Bethe Lecture focuses on ice telescope's discoveries

Francis Halzen
Halzen

IceCube, one of the world’s most unusual telescopes, has detected a flux of neutrinos reaching us from the cosmos, with energies more than a million times stronger than? those of the neutrinos produced at accelerator laboratories.

These neutrinos are astronomical messengers from the most violent processes in the universe, including giant black holes gobbling up stars in the heart of quasars and gamma-ray bursts, the biggest explosions since the Big Bang.

Principal Investigator Francis Halzen will discuss the IceCube Neutrino Observatory telescope – with sensors buried in 86 holes over 1.5 miles deep in the Antarctic icecap – and highlight its first scientific results as the 2016 Hans Bethe Lecturer in Physics in a public lecture, “Ice Fishing for Neutrinos.” The talk will be held Wednesday, March 23, at 7:30 p.m. in Schwartz Auditorium, Rockefeller Hall.

“The idea that you have to go to the South Pole and look down with a telescope made of ice in order to see neutrinos that are coming from the northern sky is mind blowing,” says Yuval Grossman, physics professor and event organizer. “These neutrinos let us see the universe in ways that were previously inconceivable.
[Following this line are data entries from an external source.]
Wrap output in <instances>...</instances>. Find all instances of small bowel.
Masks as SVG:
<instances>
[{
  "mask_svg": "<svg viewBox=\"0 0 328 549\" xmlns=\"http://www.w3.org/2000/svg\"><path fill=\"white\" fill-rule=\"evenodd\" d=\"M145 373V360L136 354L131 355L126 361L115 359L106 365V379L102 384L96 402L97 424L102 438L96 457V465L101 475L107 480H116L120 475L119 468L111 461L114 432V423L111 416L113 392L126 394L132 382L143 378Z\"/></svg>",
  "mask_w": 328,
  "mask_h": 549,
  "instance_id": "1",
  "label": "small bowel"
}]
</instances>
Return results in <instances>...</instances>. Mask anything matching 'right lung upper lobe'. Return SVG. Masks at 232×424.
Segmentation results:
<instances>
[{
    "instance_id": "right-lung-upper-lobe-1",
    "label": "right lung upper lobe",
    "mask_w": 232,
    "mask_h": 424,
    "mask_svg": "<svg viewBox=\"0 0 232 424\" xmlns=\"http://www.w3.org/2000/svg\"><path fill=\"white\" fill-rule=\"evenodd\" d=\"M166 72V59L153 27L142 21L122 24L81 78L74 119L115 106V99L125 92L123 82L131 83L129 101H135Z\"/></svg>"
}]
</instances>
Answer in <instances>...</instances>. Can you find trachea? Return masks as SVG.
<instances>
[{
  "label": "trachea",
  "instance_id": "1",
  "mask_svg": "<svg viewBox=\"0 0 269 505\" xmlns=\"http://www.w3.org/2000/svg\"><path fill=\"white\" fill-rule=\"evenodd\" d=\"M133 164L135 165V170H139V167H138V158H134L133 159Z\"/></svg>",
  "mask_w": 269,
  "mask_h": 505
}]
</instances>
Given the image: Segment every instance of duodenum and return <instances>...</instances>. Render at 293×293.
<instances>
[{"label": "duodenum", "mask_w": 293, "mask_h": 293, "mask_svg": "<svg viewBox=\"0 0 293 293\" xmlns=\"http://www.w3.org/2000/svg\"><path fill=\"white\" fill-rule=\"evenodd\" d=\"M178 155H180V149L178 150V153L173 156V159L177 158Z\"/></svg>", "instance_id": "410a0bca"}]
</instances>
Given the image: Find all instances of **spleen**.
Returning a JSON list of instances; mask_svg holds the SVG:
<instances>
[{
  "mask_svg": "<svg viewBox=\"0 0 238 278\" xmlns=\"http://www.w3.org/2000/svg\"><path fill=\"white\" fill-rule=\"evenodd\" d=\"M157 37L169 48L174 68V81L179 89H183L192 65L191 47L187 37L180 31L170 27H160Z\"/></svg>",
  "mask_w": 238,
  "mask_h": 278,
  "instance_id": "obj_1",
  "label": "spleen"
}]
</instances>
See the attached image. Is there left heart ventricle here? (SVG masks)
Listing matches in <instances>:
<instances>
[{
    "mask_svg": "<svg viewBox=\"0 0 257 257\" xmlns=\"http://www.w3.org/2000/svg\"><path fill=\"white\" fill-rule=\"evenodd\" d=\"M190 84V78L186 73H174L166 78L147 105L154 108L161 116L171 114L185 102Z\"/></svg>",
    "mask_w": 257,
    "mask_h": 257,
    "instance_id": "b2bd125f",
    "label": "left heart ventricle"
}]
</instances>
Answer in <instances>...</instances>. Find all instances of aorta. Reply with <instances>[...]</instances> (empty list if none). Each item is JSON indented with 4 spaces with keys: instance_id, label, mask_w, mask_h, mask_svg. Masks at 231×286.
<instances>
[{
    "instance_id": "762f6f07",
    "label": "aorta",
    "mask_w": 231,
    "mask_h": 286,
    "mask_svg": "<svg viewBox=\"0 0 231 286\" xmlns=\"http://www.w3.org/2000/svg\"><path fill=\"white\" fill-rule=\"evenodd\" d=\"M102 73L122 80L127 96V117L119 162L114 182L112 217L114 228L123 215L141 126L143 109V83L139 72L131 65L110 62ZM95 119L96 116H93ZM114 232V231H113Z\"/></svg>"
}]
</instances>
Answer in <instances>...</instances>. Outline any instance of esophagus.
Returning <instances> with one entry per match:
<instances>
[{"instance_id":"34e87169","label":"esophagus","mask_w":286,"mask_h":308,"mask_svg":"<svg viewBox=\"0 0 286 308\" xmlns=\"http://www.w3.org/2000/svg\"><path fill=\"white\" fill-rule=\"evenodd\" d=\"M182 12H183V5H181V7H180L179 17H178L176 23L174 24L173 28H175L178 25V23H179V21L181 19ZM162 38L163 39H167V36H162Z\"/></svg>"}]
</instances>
In a way it is like the discovery of x-rays that let us look inside a human body.”

Halzen is the Hilldale and Gregory Breit Professor at the University of Wisconsin, Madison, and director of the Institute for Elementary Particle Physics Research. The author of more than 700 papers, he received his master’s degree and doctorate from the University of Louvain, Belgium.

A fellow of the American Physical Society, Hazler’s honors include the Smithsonian American Ingenuity Award for Physical Sciences in 2014 and the Physics World Breakthrough of the Year Award for making the first observation of cosmic neutrinos in 2013.
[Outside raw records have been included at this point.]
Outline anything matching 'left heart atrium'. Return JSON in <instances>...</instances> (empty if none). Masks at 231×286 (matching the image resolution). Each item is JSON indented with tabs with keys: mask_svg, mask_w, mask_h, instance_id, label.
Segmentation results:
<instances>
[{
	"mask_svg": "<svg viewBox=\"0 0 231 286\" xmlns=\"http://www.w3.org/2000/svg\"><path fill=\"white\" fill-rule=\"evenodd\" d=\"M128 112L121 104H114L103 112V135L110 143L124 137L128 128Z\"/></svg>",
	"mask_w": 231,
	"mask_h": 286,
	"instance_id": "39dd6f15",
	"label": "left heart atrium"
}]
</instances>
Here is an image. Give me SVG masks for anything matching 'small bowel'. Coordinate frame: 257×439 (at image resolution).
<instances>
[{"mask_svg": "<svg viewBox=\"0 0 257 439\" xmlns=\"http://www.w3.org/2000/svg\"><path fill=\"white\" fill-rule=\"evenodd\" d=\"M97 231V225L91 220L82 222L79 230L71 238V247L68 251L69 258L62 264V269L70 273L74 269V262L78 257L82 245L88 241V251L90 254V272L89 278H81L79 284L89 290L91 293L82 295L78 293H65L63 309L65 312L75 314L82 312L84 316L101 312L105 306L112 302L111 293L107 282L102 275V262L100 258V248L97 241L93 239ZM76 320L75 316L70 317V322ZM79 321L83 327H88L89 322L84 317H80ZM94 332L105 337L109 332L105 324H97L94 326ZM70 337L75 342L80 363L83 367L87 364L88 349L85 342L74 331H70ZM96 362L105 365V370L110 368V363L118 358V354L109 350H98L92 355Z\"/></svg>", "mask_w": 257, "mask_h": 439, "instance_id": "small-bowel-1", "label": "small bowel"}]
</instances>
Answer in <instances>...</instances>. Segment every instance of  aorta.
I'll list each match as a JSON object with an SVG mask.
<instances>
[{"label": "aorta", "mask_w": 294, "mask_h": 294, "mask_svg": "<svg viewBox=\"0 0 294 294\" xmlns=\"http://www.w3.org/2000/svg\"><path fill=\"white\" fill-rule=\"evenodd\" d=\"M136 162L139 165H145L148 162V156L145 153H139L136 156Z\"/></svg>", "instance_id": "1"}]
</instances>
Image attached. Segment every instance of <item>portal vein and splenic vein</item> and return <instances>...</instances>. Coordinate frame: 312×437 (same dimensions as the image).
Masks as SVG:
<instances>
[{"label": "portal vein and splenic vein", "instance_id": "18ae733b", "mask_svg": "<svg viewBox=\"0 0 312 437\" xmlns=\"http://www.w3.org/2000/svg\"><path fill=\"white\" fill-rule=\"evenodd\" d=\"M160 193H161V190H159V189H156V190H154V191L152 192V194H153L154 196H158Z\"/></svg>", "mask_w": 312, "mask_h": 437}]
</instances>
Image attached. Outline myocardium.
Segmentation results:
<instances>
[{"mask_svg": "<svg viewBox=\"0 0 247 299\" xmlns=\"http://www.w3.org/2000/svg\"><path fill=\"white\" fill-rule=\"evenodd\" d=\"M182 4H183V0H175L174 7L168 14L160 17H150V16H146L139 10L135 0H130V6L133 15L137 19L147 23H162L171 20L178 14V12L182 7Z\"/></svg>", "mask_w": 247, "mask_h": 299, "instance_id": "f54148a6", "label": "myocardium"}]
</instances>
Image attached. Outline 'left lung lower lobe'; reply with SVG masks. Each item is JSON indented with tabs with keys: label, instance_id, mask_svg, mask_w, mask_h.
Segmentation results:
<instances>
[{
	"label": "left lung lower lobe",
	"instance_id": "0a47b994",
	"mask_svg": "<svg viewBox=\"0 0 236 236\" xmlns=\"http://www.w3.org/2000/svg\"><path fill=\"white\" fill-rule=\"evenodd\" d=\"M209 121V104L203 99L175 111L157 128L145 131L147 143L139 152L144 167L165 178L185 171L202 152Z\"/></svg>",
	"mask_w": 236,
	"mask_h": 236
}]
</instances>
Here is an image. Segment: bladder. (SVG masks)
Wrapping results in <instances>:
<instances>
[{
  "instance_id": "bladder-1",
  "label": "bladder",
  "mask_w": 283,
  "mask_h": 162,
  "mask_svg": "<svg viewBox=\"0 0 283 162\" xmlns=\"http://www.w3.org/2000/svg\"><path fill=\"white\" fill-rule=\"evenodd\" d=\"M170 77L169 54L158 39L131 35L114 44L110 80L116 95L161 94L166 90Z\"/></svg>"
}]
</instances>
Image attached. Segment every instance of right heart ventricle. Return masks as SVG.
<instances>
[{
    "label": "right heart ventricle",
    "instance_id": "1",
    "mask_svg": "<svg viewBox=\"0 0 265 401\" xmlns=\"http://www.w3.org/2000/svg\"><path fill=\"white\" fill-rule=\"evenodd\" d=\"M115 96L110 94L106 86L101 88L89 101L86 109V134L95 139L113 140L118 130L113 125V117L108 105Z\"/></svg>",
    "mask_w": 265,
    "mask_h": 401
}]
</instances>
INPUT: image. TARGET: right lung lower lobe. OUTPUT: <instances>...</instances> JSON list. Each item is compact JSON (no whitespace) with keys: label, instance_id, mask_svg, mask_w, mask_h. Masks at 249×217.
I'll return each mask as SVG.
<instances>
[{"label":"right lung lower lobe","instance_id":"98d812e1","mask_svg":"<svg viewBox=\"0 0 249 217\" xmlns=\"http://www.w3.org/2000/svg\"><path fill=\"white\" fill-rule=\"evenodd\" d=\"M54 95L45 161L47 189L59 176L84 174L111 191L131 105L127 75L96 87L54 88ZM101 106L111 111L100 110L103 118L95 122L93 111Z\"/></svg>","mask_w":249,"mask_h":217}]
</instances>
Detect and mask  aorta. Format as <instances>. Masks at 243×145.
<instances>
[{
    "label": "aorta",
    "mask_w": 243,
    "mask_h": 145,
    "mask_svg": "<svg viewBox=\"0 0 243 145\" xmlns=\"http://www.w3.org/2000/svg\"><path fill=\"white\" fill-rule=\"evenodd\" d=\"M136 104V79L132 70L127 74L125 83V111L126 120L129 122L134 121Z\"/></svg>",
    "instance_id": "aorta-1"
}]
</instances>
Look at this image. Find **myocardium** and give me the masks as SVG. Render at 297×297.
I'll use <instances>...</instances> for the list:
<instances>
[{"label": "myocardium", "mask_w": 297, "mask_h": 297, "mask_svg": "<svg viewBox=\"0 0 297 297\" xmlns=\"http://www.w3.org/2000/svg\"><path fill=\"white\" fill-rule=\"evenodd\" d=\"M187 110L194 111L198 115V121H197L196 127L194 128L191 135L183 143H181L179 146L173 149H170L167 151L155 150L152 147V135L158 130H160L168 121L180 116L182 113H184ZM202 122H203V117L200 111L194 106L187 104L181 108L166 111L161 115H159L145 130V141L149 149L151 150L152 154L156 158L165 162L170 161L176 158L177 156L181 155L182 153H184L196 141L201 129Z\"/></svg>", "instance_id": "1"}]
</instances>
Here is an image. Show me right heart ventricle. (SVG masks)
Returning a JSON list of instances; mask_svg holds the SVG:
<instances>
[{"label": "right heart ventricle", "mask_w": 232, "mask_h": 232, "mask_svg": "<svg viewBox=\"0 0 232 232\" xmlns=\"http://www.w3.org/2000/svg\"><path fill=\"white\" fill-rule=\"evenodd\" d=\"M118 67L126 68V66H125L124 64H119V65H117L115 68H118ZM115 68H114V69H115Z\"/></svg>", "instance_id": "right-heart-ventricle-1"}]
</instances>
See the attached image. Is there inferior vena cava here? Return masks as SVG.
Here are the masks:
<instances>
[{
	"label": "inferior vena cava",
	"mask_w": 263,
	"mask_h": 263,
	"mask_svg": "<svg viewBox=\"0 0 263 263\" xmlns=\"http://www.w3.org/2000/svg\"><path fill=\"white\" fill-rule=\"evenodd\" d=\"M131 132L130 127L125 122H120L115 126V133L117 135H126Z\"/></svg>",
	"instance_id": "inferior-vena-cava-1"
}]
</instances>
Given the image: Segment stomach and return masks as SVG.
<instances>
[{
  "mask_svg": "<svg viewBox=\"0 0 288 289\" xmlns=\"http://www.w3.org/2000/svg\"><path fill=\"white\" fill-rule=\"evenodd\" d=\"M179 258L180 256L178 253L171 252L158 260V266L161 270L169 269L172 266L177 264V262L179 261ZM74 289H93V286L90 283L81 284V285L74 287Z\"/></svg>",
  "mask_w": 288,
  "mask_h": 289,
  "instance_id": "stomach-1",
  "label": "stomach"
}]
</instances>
As part of the Hans Bethe Lecture series, Halzen will also present the physics colloquium, “IceCube: The Discovery of High-Energy Cosmic Neutrinos?” Monday, March 21, at 4 p.m. in Schwartz Auditorium; and a Laboratory of Atomic and Solid State Physics seminar, “IceCube Neutrinos: From Oscillations to PeV Dark Matter," Tuesday, March 22, at 4 p.m. in 401 Physical Sciences Building.

The Hans Bethe Lectures, established by the Department of Physics and the College of Arts and Sciences, honor Bethe, Cornell professor of physics from 1936 until his death in 2005. Bethe won the Nobel Prize in physics in 1967 for his description of the nuclear processes that power the sun.

Linda B. Glaser is a writer for the College of Arts and Sciences.